For the word "Normal", state how many lines of the records include it, with no other text.

[Excerpts from a dataset]
- - -
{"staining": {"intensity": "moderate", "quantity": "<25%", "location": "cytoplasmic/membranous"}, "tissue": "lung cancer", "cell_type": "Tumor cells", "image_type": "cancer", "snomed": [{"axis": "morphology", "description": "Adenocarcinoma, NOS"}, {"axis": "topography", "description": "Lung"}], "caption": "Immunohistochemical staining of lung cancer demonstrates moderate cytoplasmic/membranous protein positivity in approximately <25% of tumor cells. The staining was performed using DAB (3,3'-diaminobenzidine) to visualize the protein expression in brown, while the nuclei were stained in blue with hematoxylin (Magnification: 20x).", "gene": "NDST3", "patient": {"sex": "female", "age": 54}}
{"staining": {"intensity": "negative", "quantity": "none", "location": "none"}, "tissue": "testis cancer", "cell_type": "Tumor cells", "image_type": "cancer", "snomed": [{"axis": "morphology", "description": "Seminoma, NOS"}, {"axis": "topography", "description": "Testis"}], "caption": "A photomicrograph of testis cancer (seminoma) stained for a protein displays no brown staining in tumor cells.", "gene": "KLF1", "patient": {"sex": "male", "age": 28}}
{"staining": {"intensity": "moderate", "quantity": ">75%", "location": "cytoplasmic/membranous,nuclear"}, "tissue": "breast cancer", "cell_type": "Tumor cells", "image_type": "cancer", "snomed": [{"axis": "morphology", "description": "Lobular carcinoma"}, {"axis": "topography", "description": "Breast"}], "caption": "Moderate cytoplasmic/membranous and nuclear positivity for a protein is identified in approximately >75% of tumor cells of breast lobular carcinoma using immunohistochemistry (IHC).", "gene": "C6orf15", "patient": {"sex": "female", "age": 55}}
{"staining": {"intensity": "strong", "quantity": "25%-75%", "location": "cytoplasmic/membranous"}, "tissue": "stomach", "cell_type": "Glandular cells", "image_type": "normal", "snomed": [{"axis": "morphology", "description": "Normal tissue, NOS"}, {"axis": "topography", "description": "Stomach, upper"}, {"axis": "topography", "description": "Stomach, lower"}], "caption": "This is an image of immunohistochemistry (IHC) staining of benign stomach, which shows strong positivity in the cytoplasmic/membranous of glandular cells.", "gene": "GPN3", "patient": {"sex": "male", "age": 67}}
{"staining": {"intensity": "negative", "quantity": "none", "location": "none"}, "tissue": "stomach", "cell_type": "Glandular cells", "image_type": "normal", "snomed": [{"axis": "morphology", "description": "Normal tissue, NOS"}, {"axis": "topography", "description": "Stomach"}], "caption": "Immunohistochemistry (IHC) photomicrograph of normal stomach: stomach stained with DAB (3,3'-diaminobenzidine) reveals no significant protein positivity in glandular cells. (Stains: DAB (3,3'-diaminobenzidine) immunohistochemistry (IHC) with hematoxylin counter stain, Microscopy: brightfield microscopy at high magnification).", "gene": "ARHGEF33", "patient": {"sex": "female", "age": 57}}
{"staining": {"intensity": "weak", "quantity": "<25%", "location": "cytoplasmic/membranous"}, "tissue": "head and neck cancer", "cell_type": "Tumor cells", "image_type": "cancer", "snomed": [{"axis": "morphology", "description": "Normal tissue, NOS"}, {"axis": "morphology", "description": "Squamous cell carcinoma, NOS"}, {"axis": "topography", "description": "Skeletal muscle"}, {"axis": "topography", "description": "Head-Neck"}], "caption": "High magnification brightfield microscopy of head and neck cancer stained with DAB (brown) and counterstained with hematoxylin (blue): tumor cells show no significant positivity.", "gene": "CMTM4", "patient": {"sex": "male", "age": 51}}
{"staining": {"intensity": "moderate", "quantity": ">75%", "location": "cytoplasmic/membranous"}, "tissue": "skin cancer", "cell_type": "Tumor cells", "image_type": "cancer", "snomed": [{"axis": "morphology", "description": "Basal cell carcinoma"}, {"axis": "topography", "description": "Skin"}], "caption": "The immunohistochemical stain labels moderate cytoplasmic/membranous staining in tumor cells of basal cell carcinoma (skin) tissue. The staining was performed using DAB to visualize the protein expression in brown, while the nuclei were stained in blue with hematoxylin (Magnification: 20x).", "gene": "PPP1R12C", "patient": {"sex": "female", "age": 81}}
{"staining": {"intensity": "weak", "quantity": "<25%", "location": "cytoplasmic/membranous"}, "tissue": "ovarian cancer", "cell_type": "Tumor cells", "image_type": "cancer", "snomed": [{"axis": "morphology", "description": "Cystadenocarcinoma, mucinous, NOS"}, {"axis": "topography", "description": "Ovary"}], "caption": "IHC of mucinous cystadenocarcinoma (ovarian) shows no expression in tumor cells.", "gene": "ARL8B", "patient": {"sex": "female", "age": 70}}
- - -
• [RESPONSE TO THE TASK]:
3